You can’t really blame her for feeling slightly intimidated. Already, in her short career, Dillon’s list of co-stars reads like a who’s who of British acting; Bright Young Things alone starred half of Britain’s quota of actors. In Cambridge Spies she worked with Toby Stephens – ‘who is just so confident and bold with his choices’ – Sam West and Tom Hollander. The Master Builder saw Dillon acting alongside sci-fi Shakespearean actor Patrick Stewart and Sue Johnston, who both became fans of the young actress’s talents, “[Stewart] and Sue Johnston kept going on all these chat shows and talking about me. They said they were going to charge my agent!” Now, in Othello, she is working with one of the great Shakespearean actors of recent times, Sir Antony Sher, who is certainly making an impression on the young actress, “it’s like having a masterclass everyday with him in rehearsals.”

Dillon, in true aspiring actress style, is on a continual learning curve, drawing on the knowledge of those who have gone before her. “They say that learning comes from doing, and it’s true. Every job I have just absorbed what’s going on and taken something away with me onto the next one.”

“I’ve already been quoted in ‘Luvvies Corner’”

At one point in her life, Dillon’s future did not seem to lie in acting. Having received some extremely good A-level results, she was convinced by those around her that pursuing her dream of acting professionally would be a waste of her grades and intellect, and that she should go to university and get a ‘proper degree’. Their advice, although it may have been well intentioned, pushed her in the wrong direction and, in hindsight and having left her degree course after barely half a year, Dillon considers their view flawed. “Acting can be one of the most intelligent, academic things somebody can do. But [their view is] just the way some people look at it, especially in an all girls grammar school in Bournemouth.”

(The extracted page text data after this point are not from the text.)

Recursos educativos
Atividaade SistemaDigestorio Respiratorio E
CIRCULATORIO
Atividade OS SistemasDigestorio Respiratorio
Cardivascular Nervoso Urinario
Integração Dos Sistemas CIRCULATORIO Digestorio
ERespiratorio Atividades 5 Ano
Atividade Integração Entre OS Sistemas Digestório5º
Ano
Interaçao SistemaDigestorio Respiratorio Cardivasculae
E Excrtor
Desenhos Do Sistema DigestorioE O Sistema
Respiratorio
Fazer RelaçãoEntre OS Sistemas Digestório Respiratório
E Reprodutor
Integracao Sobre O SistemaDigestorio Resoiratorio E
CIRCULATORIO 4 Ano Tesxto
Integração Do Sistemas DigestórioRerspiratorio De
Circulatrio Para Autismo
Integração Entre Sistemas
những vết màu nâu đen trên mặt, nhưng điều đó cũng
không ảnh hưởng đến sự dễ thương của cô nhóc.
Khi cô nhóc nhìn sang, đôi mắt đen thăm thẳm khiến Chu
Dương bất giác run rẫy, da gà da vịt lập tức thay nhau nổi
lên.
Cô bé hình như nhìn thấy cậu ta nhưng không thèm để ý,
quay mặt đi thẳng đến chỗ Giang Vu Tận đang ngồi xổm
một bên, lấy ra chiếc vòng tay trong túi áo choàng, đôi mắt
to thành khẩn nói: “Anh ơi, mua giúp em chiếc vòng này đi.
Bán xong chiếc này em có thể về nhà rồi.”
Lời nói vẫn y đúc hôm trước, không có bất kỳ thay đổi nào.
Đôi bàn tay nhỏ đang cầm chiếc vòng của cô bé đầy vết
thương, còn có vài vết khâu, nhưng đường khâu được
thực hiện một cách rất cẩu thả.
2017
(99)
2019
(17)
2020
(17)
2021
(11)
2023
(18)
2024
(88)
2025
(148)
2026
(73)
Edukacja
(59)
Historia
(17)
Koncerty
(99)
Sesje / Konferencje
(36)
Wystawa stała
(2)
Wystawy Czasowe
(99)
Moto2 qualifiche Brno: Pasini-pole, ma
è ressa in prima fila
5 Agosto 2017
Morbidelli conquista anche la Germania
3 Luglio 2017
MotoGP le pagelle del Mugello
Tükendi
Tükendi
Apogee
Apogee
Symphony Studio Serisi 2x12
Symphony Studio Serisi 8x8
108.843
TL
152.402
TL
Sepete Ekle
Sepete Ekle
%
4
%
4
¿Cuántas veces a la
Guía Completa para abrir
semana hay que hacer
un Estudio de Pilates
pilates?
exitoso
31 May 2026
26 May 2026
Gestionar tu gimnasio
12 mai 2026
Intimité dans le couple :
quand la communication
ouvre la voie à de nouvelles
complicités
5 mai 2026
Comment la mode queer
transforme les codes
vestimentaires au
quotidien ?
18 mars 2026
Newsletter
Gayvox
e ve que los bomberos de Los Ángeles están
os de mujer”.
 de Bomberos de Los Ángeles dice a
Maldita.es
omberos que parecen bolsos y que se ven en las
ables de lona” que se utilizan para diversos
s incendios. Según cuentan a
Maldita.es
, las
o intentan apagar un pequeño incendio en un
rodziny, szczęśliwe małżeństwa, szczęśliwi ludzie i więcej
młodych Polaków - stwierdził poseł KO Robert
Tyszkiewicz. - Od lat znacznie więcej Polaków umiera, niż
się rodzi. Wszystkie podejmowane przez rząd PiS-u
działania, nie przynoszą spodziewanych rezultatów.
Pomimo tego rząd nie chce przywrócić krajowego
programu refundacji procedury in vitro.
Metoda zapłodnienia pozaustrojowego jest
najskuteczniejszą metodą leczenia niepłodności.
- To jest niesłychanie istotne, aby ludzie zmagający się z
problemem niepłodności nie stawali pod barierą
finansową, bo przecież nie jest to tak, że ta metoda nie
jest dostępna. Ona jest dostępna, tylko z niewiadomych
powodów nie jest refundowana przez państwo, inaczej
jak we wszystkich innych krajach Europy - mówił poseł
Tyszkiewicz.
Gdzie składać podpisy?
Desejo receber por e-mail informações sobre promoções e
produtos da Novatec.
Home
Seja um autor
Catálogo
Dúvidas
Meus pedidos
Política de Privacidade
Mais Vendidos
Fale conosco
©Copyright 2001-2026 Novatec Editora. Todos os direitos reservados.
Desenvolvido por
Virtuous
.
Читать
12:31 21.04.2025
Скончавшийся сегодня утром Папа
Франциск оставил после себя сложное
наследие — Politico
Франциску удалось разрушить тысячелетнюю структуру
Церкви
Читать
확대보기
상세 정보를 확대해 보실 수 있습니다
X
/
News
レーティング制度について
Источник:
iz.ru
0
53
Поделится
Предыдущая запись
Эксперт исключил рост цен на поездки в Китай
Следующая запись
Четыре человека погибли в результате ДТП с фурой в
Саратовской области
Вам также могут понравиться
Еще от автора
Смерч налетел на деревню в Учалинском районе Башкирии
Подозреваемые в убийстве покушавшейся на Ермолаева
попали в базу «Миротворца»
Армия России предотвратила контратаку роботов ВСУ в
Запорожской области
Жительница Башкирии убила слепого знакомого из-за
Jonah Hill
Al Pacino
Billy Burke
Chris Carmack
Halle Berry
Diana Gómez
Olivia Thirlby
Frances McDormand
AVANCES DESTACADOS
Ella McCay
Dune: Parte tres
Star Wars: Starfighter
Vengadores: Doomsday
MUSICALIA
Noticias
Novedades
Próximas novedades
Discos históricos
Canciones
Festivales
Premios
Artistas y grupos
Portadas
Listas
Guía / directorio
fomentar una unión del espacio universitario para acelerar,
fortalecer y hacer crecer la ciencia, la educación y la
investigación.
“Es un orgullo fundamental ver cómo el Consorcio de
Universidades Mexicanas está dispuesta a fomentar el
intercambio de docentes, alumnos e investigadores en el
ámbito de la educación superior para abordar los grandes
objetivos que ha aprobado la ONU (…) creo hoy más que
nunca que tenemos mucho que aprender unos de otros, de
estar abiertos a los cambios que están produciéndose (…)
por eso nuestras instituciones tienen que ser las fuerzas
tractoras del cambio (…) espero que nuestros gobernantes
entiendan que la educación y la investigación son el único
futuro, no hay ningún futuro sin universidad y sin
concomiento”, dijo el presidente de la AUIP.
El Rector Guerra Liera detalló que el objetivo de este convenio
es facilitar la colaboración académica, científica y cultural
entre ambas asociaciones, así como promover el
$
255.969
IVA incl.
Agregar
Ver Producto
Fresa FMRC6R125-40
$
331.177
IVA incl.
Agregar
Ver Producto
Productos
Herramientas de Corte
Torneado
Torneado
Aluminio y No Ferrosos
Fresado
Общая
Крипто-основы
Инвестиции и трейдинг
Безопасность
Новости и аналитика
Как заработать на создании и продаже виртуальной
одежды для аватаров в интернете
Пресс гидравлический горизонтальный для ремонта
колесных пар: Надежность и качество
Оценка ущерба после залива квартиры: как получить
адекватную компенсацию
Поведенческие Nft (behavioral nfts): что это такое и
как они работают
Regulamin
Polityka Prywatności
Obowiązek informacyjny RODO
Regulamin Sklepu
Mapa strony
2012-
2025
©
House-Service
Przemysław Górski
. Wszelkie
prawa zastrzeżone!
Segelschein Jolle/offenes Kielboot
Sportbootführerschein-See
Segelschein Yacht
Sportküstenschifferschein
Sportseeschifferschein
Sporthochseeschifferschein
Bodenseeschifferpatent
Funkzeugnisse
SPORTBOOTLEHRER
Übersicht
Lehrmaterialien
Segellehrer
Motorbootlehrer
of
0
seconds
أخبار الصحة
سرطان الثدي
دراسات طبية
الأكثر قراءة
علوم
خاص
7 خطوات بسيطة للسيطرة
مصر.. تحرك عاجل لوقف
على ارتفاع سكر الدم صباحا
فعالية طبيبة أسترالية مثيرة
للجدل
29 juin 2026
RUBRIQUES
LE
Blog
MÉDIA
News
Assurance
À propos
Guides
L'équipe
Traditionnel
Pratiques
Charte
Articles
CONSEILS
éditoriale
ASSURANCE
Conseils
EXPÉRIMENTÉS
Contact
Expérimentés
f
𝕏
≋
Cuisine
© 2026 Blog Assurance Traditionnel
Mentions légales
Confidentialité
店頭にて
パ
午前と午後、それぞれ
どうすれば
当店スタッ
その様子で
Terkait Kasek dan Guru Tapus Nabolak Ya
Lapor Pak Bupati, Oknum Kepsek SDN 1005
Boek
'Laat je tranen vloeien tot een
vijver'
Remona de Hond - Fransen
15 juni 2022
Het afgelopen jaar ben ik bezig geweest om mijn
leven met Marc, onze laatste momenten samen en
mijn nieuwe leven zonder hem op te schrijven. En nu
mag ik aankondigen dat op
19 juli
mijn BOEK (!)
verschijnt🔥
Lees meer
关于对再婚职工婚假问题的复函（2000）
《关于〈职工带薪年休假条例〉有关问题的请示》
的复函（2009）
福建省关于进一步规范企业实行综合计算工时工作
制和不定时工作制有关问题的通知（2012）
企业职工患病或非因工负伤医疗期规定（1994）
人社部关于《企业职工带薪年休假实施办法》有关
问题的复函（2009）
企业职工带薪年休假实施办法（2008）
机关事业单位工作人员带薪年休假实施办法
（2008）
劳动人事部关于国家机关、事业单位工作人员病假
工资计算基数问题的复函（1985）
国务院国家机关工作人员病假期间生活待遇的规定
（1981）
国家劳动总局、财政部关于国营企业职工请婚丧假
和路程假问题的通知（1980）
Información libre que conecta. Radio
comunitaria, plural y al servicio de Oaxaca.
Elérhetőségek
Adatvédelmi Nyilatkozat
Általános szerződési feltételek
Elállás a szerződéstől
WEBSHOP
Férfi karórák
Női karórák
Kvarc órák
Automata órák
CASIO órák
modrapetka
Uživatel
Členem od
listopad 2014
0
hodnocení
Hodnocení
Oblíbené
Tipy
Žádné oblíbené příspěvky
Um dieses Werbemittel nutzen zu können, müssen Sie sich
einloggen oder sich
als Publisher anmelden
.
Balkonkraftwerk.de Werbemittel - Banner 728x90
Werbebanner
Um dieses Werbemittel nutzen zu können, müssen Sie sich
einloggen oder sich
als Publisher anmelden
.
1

The talk of acting, and what it means to her, is when Dillon is at her most passionate. Always eloquent and with a keen interest inherent in her voice, talk of acting brings a real sparkle to Dillon which cannot be quenched. The attempts of others to put her off a career treading the boards seem to have had a lasting effect on the young headliner. “If that is all you know and all you want, you have to pursue it – otherwise you’ll be disappointed for the rest of your life. Don’t listen to all the sceptics out there who say you mustn’t do it.” Talking about what the profession means to her personally, Dillon is equally adamant; “it’s as much me as being a daughter is and being a friend is. It’s such an integral part of who I am.” Having been stung in the past though, she is wary not to sound too enthusiastic. “I’ve already been quoted in ‘Luvvies Corner’ in Private Eye, so I won’t do an ‘If I don’t act I’ll die’ quote for you.”

So, if dying is not the answer, what would Dillon be doing if she couldn’t act? “Nothing I think. I wouldn’t have stuck at anything, because nothing would have maintained my interest or fulfilled me. Maybe I’d have ended up with a little art studio in St Ives!”